1200 anos desde o primeiro peregrino. A gentrificação tornou-se uma das características do Caminho Português. Don Celestino é culpado e abençoado. “Cem mil peregrinos dormiram no albergue municipal de Pontevedra em 2019, quando um crescimento de 10 mil caminhantes se constava a cada ano”, afirma Lores. Muitíssimos postos de trabalho e negócios familiares são alimentados pelo fluxo permanente de caminhantes. “A partir de 1999 construíram-se os albergues municipais e os caminhos foram limpos”, recorda-se Celestino, no entanto, que a rota portuguesa tardou a se desenvolver: “A Sé do Porto ainda se recusava a carimbar as credenciais no princípio do século”. Uma seta surge no aeroporto Sá Carneiro para indicar o norte até Santiago como símbolo da vertente comercial exponenciada nas últimas décadas.
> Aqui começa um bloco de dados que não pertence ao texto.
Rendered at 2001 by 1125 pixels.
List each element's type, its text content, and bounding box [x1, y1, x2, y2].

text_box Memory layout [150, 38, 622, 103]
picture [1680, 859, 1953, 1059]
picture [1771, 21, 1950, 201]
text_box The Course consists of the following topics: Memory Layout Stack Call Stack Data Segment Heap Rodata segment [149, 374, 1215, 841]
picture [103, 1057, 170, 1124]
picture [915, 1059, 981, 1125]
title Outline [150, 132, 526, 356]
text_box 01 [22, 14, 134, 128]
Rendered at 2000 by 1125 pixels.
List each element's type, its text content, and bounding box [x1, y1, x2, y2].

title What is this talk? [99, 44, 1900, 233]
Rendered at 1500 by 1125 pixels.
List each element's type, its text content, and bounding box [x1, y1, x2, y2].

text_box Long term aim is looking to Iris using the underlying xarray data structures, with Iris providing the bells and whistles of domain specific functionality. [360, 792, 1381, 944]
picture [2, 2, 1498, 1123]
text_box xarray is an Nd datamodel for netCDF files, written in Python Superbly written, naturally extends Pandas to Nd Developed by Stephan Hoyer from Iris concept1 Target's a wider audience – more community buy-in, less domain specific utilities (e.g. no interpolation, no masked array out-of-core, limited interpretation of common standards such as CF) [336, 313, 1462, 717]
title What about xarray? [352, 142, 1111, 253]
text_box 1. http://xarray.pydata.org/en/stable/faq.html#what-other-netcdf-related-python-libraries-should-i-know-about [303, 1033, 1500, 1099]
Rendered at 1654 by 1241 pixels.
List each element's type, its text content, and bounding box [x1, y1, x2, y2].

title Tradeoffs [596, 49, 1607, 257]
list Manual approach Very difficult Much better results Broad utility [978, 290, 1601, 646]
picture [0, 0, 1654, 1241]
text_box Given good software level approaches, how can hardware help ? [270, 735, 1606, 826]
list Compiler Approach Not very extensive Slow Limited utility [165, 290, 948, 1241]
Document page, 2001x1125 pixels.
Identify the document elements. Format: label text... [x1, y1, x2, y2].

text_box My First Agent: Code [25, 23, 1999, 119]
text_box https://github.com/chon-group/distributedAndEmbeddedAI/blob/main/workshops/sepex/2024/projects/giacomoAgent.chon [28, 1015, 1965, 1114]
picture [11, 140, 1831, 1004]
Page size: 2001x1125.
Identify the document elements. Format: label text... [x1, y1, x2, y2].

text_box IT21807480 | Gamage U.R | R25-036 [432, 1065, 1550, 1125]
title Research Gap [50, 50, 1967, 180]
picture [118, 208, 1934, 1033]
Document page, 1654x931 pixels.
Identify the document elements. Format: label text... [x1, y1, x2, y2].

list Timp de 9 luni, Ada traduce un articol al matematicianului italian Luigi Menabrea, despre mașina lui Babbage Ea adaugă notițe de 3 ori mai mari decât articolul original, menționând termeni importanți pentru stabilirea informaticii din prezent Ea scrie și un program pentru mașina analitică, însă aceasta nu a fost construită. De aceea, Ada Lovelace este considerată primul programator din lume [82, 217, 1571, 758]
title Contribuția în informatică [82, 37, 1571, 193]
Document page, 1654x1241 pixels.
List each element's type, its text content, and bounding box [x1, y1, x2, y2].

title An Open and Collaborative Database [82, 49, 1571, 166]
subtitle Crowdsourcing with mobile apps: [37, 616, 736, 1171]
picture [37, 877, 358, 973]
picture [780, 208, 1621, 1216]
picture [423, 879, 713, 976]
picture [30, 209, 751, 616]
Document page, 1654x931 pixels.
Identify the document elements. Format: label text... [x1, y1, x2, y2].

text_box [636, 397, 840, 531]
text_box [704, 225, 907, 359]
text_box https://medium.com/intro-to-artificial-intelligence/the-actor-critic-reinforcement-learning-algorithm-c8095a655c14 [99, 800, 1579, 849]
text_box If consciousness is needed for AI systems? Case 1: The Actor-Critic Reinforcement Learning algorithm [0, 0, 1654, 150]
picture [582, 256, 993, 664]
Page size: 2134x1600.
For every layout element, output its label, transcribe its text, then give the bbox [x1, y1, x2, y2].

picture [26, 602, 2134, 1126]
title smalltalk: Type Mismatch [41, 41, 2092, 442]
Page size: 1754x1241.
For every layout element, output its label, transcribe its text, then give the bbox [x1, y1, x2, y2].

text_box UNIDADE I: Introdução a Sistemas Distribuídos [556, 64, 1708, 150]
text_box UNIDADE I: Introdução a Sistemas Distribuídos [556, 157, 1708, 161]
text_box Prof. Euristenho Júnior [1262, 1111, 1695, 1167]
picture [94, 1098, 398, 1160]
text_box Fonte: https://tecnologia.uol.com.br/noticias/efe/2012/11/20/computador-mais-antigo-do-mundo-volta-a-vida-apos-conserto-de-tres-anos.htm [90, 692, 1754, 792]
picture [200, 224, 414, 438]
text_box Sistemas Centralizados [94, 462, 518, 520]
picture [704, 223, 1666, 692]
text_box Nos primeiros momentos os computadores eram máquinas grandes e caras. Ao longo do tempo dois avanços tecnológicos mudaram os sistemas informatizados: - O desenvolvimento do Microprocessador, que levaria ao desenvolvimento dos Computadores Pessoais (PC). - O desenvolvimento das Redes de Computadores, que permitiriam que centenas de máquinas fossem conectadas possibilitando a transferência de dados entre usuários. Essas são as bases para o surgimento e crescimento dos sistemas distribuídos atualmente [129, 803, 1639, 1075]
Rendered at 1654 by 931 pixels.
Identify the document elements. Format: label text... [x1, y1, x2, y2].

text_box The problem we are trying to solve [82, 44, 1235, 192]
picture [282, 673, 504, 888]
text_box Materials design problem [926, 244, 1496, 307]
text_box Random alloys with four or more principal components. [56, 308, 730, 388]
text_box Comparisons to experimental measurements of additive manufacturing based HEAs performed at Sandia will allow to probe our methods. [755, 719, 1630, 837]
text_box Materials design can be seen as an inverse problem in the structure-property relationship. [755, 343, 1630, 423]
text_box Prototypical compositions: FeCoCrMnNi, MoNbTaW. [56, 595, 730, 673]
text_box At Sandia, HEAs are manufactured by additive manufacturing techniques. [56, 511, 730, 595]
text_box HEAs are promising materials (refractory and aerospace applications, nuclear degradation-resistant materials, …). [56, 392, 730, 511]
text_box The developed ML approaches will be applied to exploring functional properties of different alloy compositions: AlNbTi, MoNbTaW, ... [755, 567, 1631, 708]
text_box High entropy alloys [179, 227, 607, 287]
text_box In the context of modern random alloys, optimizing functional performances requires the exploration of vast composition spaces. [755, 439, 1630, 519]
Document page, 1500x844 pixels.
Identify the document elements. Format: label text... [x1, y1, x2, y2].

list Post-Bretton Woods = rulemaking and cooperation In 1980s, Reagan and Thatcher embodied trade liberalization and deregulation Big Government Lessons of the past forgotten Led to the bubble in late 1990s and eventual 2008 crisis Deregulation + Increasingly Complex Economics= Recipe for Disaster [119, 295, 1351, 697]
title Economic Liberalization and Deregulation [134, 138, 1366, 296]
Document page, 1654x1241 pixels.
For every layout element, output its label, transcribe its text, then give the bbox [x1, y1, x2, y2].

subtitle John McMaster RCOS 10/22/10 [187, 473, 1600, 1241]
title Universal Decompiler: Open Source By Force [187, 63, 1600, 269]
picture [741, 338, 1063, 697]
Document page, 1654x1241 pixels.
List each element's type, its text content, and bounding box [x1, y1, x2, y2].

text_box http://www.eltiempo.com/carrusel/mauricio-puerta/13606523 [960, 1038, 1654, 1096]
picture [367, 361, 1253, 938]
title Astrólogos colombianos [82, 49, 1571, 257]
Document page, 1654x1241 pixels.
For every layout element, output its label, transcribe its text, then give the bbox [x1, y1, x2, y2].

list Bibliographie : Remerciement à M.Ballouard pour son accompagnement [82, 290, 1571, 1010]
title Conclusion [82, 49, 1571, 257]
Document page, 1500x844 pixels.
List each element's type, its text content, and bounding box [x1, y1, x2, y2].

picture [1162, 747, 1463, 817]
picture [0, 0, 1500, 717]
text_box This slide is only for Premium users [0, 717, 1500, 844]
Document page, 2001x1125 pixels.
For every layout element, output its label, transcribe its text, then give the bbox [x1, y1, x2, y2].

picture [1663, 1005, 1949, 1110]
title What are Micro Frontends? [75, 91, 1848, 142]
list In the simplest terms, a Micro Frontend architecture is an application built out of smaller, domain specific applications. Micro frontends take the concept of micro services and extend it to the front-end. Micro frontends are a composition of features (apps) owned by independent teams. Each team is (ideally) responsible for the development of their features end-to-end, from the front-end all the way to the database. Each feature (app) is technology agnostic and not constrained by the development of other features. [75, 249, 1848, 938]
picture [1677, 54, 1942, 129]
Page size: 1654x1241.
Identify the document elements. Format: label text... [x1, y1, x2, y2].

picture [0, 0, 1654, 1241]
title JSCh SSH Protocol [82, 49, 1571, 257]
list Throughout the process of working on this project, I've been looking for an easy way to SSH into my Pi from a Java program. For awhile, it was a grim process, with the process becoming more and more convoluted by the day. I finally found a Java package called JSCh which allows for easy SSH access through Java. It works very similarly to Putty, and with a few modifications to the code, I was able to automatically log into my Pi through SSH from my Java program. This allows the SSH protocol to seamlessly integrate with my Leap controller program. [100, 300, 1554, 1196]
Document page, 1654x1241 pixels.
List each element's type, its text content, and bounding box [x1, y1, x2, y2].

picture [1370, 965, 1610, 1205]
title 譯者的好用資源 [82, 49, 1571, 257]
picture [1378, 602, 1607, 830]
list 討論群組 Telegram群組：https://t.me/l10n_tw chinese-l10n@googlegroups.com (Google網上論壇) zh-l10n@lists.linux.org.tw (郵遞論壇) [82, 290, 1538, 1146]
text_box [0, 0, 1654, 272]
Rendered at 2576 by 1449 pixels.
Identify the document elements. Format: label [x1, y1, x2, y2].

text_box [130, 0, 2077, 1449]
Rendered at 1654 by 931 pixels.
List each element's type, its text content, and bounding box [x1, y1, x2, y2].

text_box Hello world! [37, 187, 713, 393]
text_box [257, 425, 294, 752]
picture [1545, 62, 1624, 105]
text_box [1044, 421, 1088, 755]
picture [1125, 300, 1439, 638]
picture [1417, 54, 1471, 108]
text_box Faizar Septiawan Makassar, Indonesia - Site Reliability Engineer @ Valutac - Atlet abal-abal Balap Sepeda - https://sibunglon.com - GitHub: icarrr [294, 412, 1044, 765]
Celestino enaltece a componente espiritual da peregrinação e os 1200 anos de história. “A Rainha Portuguesa Santa Isabel caminhou até Santiago e as mochilas prosseguem carregadas de esperança. Cada um faz a sua reflexão”, acrescenta. Os 12 séculos são narrados entre lendas e factos. Desde o misticismo à pedra. Desde o convento medieval em Santa Maria de Oya até à batalha naval em Ponte Sampaio. Desde o tráfico de cocaína nos anos 90 pela Ria de Arousa até aos lagosteiros em pedra que avançam sobre o mar de Baiona.
Vários são os ícones culturais na rota portuguesa. E cruzam-se escarpas, falésias, cocurutos de montanhas como se fossem planícies lunares, bosques de pinheiros-mansos e eucaliptos, povoados galegos e cidades em pedra. Até à Compostela escrita em latim, sendo um documento oficial atestado pela oficina do peregrino em Santiago, e trocada pela credencial, onde os peregrinos colhem os carimbos dos estabelecimentos de passagem como comprovativo para os quilómetros percorridos. Os padres lavam os pés aos peregrinos e os mais devotos escutam uma ovação a seu nome na eucaristia da catedral.